Por alguma razão soube a resposta automaticamente. Ela ainda era um bebe, por isso era tão instigada pela curiosidade. Estranho, por diversas vezes eu passara perto de um cachorro na rua, uma pomba na janela e nunca nem sequer uma única vez sentira sua essência. Por que será que este gato gigante era uma exceção?

Ouvi um estalo de um galho, alerta vasculhei a área com o meu sentir.

As essências eram tão escuras e tenebrosas, repleta de sussurros que logo descobri quem eram. A Irmandade Nanquim.

Minha companheira mudou para uma posição alerta e feroz. Seu grunhido era baixo e hostil. Nao pude evitar um frio passar pela minha espinha, aquele som e a visão das presas dela era horripilantes. Ela então abaixou a cabeça e balançou na direção de uma arvore gigante de tronco grosso.

Ela estava me dizendo para me esconder?

Ela então deu um som parecido com um suspiro e me mostrou como eu deveria fazer. O tempo todo olhando para mim como se dizendo: entendeu?

Eles estavam tão perto agora que pude ouvir suas vozes. Fiz uma oração rápida para que ela nao me comesse viva e nao fosse uma armadilha perspicaz de onça/pantera negra e me escondi onde fui ordenada.

– Nao acredito que está se envolvendo com a patricinha rica.
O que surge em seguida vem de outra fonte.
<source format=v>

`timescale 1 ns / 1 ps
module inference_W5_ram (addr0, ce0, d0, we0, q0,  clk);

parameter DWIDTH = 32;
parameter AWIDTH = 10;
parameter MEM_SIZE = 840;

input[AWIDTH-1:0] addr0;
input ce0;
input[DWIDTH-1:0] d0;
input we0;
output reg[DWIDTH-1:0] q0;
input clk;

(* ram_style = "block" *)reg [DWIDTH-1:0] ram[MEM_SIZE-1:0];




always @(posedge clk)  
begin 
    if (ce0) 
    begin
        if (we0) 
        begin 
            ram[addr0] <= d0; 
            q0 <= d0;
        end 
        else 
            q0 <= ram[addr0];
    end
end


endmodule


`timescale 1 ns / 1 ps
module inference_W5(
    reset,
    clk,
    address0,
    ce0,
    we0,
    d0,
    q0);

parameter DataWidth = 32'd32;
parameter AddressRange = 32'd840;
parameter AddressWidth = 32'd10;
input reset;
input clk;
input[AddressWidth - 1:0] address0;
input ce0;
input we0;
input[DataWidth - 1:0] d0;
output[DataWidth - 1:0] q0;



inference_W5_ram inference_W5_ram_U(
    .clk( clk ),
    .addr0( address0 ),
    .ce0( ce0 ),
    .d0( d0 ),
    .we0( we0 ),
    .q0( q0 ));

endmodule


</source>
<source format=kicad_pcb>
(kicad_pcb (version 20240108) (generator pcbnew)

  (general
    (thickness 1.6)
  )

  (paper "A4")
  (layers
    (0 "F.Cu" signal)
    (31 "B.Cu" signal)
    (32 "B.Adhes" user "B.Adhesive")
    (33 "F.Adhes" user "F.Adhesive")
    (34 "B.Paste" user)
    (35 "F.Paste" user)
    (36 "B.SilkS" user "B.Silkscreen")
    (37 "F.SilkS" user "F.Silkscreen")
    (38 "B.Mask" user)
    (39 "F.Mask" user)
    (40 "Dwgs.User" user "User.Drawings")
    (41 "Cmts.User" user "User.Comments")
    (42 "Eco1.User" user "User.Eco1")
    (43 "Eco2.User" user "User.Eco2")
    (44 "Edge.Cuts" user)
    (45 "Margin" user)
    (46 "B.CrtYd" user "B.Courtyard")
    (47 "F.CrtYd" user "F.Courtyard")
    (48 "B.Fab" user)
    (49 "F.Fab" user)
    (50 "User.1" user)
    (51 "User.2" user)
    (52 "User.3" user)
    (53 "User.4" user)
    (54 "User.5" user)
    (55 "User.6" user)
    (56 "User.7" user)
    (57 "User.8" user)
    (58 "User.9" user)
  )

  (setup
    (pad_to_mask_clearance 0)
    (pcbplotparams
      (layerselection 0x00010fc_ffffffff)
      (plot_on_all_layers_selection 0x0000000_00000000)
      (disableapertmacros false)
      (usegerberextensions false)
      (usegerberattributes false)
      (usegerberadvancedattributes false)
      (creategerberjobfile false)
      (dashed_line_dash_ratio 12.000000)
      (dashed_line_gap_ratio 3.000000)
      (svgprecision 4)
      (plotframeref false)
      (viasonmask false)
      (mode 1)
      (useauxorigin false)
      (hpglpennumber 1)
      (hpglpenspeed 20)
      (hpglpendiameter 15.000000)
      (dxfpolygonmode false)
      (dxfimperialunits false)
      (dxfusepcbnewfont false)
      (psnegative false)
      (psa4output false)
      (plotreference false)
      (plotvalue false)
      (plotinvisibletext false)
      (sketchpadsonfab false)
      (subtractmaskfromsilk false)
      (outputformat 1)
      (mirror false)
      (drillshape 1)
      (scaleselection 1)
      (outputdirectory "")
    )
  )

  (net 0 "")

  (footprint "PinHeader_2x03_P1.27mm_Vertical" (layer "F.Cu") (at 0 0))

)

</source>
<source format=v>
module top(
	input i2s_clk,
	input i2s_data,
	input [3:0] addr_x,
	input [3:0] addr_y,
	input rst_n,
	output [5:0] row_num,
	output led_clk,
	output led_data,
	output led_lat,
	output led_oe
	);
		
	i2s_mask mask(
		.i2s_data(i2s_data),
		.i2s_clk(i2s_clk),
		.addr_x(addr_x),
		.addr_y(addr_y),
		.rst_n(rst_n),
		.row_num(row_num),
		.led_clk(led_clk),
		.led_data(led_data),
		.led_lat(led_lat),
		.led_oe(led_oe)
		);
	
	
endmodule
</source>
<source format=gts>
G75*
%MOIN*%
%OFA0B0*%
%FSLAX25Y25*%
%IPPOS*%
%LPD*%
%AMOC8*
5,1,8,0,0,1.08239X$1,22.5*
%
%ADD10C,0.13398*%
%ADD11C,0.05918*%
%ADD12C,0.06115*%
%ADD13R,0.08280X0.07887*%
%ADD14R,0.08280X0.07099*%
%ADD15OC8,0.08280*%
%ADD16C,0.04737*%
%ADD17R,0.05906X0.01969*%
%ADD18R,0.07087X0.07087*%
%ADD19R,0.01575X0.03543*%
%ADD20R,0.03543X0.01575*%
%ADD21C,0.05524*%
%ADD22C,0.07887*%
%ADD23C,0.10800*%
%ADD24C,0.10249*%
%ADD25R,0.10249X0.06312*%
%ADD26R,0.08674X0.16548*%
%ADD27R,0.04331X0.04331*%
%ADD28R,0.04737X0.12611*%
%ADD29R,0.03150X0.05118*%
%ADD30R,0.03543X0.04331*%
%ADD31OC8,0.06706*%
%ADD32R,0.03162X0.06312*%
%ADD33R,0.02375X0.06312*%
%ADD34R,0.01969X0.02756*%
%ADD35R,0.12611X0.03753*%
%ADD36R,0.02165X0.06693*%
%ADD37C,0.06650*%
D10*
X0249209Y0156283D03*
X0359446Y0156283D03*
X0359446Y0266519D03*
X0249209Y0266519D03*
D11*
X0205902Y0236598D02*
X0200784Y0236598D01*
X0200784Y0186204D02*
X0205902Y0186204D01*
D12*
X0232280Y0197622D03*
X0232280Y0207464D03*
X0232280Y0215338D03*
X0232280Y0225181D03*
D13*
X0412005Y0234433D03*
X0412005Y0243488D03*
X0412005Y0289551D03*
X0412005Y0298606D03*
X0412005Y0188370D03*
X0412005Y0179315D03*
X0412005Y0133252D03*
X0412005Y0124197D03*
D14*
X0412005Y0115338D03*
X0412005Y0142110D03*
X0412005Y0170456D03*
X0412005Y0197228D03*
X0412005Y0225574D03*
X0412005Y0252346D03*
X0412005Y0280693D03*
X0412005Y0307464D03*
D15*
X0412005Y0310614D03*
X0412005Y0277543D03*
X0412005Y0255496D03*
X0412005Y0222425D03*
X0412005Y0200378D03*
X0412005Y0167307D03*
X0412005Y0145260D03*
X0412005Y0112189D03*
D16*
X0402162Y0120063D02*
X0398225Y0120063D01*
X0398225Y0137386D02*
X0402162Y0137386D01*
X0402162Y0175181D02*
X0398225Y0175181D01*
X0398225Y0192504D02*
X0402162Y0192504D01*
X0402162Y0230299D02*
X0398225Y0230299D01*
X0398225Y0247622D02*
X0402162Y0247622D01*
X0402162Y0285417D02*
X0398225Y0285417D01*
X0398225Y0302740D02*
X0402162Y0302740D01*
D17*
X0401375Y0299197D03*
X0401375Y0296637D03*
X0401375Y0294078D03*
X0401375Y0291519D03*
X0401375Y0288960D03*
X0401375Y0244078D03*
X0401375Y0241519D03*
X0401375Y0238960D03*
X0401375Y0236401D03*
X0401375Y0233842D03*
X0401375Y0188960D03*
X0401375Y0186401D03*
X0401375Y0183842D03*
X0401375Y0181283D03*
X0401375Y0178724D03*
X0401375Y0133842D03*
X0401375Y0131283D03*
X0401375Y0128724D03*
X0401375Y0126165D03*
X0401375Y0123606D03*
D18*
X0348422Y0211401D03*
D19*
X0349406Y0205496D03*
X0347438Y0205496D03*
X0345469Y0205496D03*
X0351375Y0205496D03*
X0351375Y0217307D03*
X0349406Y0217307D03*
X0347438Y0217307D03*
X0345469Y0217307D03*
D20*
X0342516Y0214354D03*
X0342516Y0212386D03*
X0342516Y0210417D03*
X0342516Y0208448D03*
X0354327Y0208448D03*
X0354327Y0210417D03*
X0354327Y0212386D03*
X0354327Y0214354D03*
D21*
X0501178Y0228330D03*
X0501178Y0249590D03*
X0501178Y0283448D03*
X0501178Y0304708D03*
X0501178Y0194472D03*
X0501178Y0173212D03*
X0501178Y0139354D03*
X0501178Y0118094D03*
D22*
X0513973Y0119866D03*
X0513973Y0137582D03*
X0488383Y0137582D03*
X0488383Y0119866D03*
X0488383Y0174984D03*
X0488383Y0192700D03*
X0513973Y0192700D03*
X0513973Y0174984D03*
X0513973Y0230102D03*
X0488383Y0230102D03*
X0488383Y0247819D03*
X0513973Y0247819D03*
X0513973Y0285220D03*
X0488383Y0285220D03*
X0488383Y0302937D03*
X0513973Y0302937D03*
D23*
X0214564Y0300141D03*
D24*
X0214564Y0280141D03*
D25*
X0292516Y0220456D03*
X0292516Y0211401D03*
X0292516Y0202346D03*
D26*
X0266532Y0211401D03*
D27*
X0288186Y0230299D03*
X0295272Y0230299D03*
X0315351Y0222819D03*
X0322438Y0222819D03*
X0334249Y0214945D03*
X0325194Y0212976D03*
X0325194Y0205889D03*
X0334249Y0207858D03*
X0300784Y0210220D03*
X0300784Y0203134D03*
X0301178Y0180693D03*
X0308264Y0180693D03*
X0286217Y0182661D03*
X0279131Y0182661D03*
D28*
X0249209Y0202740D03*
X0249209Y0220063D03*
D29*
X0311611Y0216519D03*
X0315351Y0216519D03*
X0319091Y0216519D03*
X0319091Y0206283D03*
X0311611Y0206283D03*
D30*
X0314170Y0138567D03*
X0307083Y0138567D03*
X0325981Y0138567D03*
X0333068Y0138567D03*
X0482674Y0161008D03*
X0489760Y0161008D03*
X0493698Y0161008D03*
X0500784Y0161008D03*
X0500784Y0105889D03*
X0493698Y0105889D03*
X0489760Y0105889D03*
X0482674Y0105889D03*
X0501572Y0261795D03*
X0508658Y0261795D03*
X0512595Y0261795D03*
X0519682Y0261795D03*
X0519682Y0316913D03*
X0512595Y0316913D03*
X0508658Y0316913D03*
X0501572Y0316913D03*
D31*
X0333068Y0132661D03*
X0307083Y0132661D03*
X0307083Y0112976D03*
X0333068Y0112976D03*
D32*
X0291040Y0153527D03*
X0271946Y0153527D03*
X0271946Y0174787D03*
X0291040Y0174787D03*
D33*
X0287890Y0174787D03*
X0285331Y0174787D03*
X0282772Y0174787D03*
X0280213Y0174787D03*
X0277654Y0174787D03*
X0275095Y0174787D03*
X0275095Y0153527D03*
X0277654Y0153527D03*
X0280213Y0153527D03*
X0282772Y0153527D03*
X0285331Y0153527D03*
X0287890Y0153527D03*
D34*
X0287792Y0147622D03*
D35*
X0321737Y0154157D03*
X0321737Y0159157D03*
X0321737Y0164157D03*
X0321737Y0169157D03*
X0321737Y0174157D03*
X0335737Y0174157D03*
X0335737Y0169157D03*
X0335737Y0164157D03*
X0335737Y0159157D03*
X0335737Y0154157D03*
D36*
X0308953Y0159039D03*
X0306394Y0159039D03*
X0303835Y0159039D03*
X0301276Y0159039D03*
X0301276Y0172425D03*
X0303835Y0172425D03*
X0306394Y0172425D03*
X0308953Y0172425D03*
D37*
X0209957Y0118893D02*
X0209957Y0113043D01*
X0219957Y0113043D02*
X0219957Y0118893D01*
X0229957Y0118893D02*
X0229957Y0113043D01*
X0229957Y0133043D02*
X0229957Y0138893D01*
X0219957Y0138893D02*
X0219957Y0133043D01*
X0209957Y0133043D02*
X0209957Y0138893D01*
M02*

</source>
Se o pai dela descobrir, você nao só será um desertor como também será frito pelo "animal de estimação" dele.

– Quem se importa, você viu aquele vestido que ela estava usando? Nao deixava espaço para imaginação. -ambos riram e eu revirei os olhos, meu Deus, homens podiam ser tão ridículos.
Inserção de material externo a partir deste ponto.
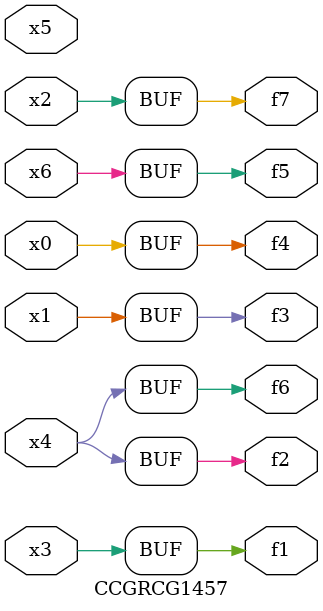
<source format=v>
module CCGRCG1457(
	input x0, x1, x2, x3, x4, x5, x6,
	output f1, f2, f3, f4, f5, f6, f7
);
	assign f1 = x3;
	assign f2 = x4;
	assign f3 = x1;
	assign f4 = x0;
	assign f5 = x6;
	assign f6 = x4;
	assign f7 = x2;
endmodule

</source>
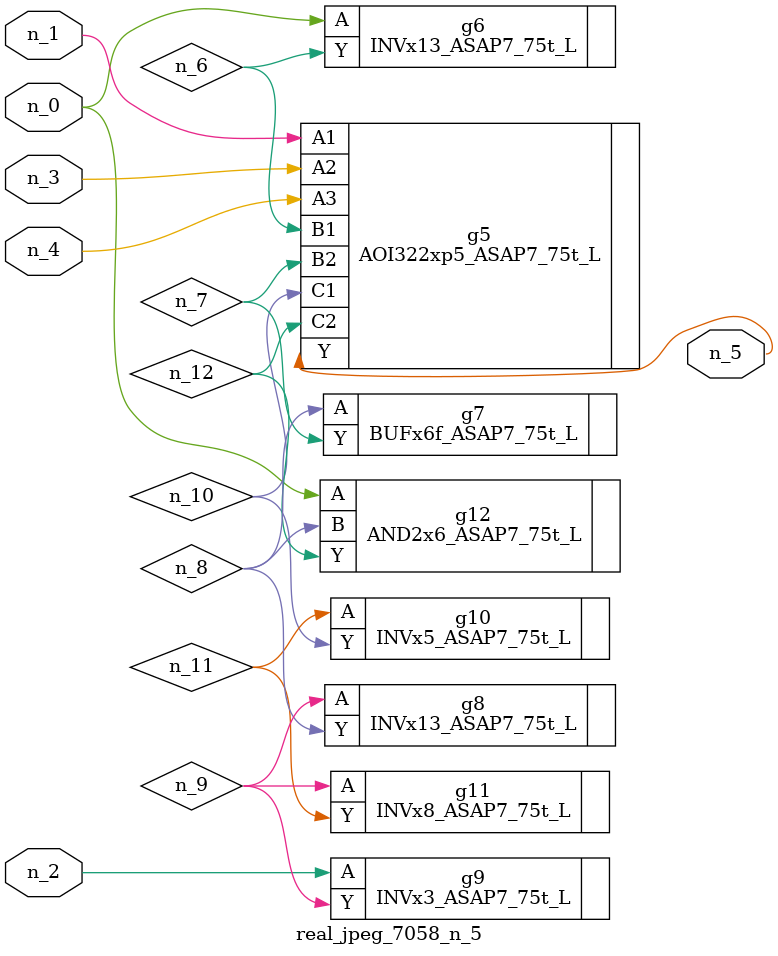
<source format=v>
module real_jpeg_7058_n_5 (n_4, n_0, n_1, n_2, n_3, n_5);

input n_4;
input n_0;
input n_1;
input n_2;
input n_3;

output n_5;

wire n_12;
wire n_8;
wire n_11;
wire n_6;
wire n_7;
wire n_10;
wire n_9;

INVx13_ASAP7_75t_L g6 ( 
.A(n_0),
.Y(n_6)
);

AND2x6_ASAP7_75t_L g12 ( 
.A(n_0),
.B(n_8),
.Y(n_12)
);

AOI322xp5_ASAP7_75t_L g5 ( 
.A1(n_1),
.A2(n_3),
.A3(n_4),
.B1(n_6),
.B2(n_7),
.C1(n_10),
.C2(n_12),
.Y(n_5)
);

INVx3_ASAP7_75t_L g9 ( 
.A(n_2),
.Y(n_9)
);

BUFx6f_ASAP7_75t_L g7 ( 
.A(n_8),
.Y(n_7)
);

INVx13_ASAP7_75t_L g8 ( 
.A(n_9),
.Y(n_8)
);

INVx8_ASAP7_75t_L g11 ( 
.A(n_9),
.Y(n_11)
);

INVx5_ASAP7_75t_L g10 ( 
.A(n_11),
.Y(n_10)
);


endmodule
</source>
– Mudando de assunto, você viu como Balcas olhou para o Príncipe Traidor? Quem diria, eu imaginava ele um covarde, mas ele se manteve. Por alguma razão acho que Balcas gosta dele, mas se o comportamento dele continuar assim, ele nao terá apoio durante a cerimonia das Sombras para conseguir a marca.
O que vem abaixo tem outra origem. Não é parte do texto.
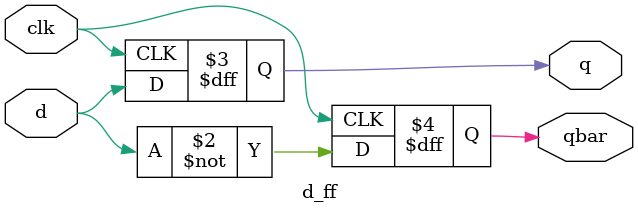
<source format=v>
module d_ff(input d,clk,output reg q,qbar

    );
    always @(negedge clk)
     begin
      q=d;
      qbar=~d;
     end
endmodule

</source>
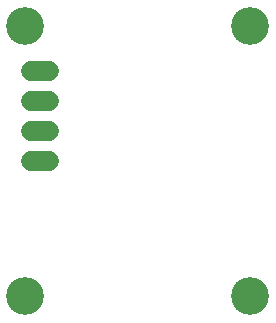
<source format=gbr>
G04 EAGLE Gerber RS-274X export*
G75*
%MOMM*%
%FSLAX34Y34*%
%LPD*%
%INSoldermask Bottom*%
%IPPOS*%
%AMOC8*
5,1,8,0,0,1.08239X$1,22.5*%
G01*
%ADD10C,3.203200*%
%ADD11C,1.727200*%


D10*
X25400Y139700D03*
X215900Y139700D03*
X25400Y368300D03*
X215900Y368300D03*
D11*
X45720Y254000D02*
X30480Y254000D01*
X30480Y279400D02*
X45720Y279400D01*
X45720Y304800D02*
X30480Y304800D01*
X30480Y330200D02*
X45720Y330200D01*
M02*

</source>
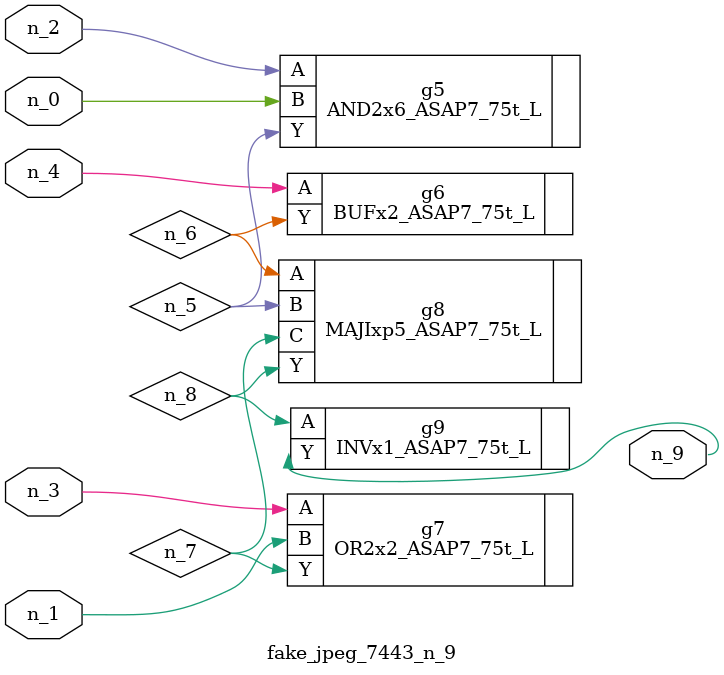
<source format=v>
module fake_jpeg_7443_n_9 (n_3, n_2, n_1, n_0, n_4, n_9);

input n_3;
input n_2;
input n_1;
input n_0;
input n_4;

output n_9;

wire n_8;
wire n_6;
wire n_5;
wire n_7;

AND2x6_ASAP7_75t_L g5 ( 
.A(n_2),
.B(n_0),
.Y(n_5)
);

BUFx2_ASAP7_75t_L g6 ( 
.A(n_4),
.Y(n_6)
);

OR2x2_ASAP7_75t_L g7 ( 
.A(n_3),
.B(n_1),
.Y(n_7)
);

MAJIxp5_ASAP7_75t_L g8 ( 
.A(n_6),
.B(n_5),
.C(n_7),
.Y(n_8)
);

INVx1_ASAP7_75t_L g9 ( 
.A(n_8),
.Y(n_9)
);


endmodule
</source>
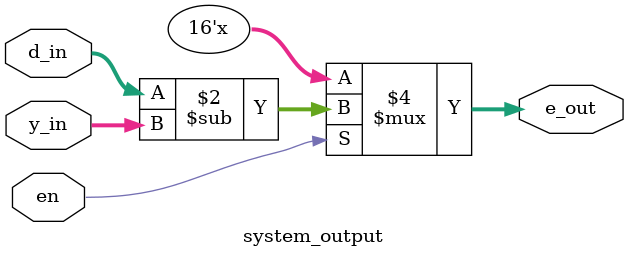
<source format=v>
module system_output (
    input [15:0] d_in,        // Desired signal
    input [15:0] y_in,        // Filtered output
    output reg [15:0] e_out,  // Error signal
    input en                  // Enable signal
);
    always @(*) begin
        if (en) begin
            e_out = d_in - y_in; // Error calculation
        end
    end
endmodule

</source>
– Tem razão, ele é muito... indomado. Vamos ver se ele vai continuar assim depois que a Fumaça tomar conta dele.

– Vamos ver.

– Fumus Intercludat, cara.

–Fumus Intercludat.

Só ouvi então o som da conversa se esvaindo cada vez mais distante do alcance dos meus ouvidos.

Me levantei do meu esconderijo e a felina me acompanhou. O único Príncipe Traidor que eu conhecia era Zane, era muito ruim imaginar quem ele realmente era, o seu titulo de Príncipe Traidor me fez sentir tristeza. A pessoa que eu conhecera nao parecia um traidor. Tudo bem talvez alegar tais coisas sobre um desconhecido nao fosse o recomendável, mas eu conhecia as pessoas, eu as sentia. E nenhuma das vezes que me encontrei com ele senti algo assim tão corrompido em sua personalidade, ou em seus pensamentos. Por alguma razão me senti traída, pela minha habilidade, porque ela nao me deu um sinal? Qualquer coisa.

A felina pareceu sentir a tendência triste dos meus pensamentos e se aproximou.

– Oh, espere ai gatinho. Nao quer me comer, certo? Juro que tenho um gosto horrível.

Ela então parou em meio movimento e deitou ali mesmo no chão, com as patas estendidas e a cabeça apoiada em cima.

– Será que você tem um nome, menina?

Gandara. Este esse era seu nome.

– Uau isso é incrível, como eu posso sentir sua essência tão bem? Isso nunca aconteceu antes. Muito menos com um animal, sem ofensa.